How the AP Scored Its Stranded Carnival Cruise Shots

When the Carnival Splendor cruise ship and its 4,500 passengers became stranded off the Mexican coast last week after a major fire, it became huge news around the world. Especially, oddly, that the passengers were served SPAM to eat. But way before all that SPAM talk, AP photographer Greg Bull was first to the scene, capturing both photos and videos of the smoking ship. No small task. How did he do it? This staff memo from AP Senior Managing Editor Mike Oreskes explains:


The story was literally out of reach. An engine fire had left the cruise ship Carnival Splendor and its 4,500 passengers and crew marooned at sea. There was no e-mail or cell phone contact, and even when San Diego photographer Greg Bull managed to get within range, it was a challenge to get his material out.

His persistence and ingenuity produced exclusive video, a beat on still photos and the Beat of the Week.

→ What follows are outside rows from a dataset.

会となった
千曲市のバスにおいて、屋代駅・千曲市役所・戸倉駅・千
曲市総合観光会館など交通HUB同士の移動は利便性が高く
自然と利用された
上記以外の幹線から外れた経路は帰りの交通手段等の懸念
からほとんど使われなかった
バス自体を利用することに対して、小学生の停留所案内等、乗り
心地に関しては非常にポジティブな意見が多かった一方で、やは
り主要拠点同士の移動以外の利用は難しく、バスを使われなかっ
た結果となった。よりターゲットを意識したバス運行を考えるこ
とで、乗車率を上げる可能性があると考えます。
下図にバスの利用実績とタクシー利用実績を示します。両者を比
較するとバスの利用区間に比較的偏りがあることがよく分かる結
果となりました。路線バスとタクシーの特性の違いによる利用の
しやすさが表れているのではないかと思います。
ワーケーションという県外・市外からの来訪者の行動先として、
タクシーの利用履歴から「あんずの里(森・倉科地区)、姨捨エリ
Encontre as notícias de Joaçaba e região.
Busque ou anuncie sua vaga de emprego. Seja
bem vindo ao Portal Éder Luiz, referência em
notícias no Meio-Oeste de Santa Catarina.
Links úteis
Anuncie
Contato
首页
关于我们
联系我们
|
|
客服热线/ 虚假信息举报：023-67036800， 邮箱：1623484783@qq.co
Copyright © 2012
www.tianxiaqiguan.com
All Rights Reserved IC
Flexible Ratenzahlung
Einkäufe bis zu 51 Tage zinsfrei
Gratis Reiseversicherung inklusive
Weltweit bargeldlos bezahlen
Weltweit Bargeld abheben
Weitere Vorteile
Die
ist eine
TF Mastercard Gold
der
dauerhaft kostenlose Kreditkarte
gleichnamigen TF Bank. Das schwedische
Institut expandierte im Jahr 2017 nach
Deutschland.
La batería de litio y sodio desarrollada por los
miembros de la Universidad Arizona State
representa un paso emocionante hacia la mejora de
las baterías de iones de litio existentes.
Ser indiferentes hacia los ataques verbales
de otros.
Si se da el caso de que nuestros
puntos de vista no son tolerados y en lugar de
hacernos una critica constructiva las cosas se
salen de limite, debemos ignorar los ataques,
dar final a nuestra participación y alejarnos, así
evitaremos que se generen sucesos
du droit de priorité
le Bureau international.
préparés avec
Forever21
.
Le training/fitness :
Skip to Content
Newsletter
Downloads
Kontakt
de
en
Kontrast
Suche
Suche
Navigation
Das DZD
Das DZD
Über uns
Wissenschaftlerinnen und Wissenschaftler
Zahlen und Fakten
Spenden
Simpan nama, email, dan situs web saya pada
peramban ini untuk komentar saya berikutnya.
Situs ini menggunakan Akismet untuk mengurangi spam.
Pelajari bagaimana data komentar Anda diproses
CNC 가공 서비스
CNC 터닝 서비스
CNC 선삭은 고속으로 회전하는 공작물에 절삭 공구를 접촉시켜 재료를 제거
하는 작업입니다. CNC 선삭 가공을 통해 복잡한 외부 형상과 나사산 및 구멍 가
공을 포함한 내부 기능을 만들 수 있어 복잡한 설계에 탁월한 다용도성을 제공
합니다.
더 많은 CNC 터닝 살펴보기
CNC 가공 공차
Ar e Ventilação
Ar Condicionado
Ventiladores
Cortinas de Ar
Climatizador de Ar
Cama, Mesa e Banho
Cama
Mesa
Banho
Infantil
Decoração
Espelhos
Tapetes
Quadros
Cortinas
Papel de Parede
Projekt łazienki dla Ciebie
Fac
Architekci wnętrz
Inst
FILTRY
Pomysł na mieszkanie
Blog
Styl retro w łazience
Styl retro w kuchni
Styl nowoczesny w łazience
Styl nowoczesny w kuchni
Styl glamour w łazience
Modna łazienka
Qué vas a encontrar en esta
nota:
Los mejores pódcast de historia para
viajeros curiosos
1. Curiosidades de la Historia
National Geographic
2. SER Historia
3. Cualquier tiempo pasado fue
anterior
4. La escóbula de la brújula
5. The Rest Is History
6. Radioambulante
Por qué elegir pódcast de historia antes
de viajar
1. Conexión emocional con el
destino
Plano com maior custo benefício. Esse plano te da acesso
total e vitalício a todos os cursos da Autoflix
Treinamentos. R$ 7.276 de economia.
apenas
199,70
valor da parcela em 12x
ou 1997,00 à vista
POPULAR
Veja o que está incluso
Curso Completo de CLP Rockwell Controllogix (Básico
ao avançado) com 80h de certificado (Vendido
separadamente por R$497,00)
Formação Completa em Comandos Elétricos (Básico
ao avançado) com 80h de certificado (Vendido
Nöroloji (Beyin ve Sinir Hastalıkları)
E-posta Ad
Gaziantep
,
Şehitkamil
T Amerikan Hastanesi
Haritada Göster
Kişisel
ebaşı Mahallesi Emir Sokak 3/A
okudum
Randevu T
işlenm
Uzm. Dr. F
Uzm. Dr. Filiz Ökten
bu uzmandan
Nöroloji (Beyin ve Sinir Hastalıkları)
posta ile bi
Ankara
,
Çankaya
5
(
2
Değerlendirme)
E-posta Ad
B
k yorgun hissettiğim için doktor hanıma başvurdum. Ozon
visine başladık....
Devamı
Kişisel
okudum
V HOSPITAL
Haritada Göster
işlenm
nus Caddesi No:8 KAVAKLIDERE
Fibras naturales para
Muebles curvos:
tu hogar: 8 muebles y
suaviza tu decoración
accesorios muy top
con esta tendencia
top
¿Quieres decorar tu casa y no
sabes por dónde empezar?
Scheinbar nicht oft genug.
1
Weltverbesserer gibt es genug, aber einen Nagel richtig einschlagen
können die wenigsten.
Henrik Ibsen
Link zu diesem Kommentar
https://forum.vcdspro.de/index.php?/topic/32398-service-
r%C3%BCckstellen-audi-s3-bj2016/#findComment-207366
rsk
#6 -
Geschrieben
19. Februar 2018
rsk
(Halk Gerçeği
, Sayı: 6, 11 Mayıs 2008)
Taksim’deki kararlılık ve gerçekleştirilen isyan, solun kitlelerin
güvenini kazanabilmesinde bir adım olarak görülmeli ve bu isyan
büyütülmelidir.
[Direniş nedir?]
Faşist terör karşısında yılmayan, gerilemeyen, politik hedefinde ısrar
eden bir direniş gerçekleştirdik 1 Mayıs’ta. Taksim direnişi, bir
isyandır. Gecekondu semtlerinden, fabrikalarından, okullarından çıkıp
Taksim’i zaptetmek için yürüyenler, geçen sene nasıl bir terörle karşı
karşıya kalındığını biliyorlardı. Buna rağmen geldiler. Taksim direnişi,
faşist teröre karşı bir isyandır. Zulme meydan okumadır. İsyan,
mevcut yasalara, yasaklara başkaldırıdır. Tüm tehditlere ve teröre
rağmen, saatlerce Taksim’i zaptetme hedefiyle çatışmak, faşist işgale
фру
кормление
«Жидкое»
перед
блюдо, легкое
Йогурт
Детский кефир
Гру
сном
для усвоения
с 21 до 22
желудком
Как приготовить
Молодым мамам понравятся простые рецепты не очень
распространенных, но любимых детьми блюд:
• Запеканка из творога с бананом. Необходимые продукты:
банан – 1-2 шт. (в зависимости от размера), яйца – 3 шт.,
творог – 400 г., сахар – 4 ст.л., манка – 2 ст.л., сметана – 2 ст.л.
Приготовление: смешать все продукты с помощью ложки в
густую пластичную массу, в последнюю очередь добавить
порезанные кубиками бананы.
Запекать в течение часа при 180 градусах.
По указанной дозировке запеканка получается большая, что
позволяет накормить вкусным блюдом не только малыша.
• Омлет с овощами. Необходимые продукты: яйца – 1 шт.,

When Bull heard that the aircraft carrier USS Reagan would be airlifting aid as the stricken liner was towed to San Diego, he headed to the base and tried to talk his way on board.

He shot images of cases of spam being loaded onto helicopters, and, once on board, made more photos and several minutes of video.

Bull called in color and first-person detail to the news desk, but filing the photos and video proved more difficult. The Navy’s e-mail system would allow only 5 megabytes of data at a time, and Bull spent eight hours just editing and filing to get around that size limit.

He filed 15 photos, all of which made it through, beating photographers from Zuma and the Los Angeles Times by 20 minutes and topping websites for the next 12 hours.

Video was the hardest part.

First, Bull unfurled his satphone on the carrier’s deck, but with the ship rocking side to side and constantly changing direction he couldn’t keep the device locked on a satellite long enough to maintain a call.

He turned back to e-mail, but the video was 56 megabytes, 10 times too big for the e-mail system.

He set to work cutting the video into the smallest possible pieces, 10 clips of about 9 seconds each. After several tries, four of them made it through, and the Broadcast News Center in Washington edited them into video packages for OLV and APTN through the night.

Neither the Zuma nor LA Times photographers shot video … and a CNN crew watched helplessly next to Bull as they were unable to get any of their own video out.

Bull slept for two hours and started again. When the ship docked the next day, he fed the rest of his video.

For his industrious efforts to take the lead on a technically and logistically difficult story, Bull wins this week’s $500 prize.

Mike Oreskes

Senior Managing Editor

Nice work Mr. Bull. And way to get that SPAM storyline started too.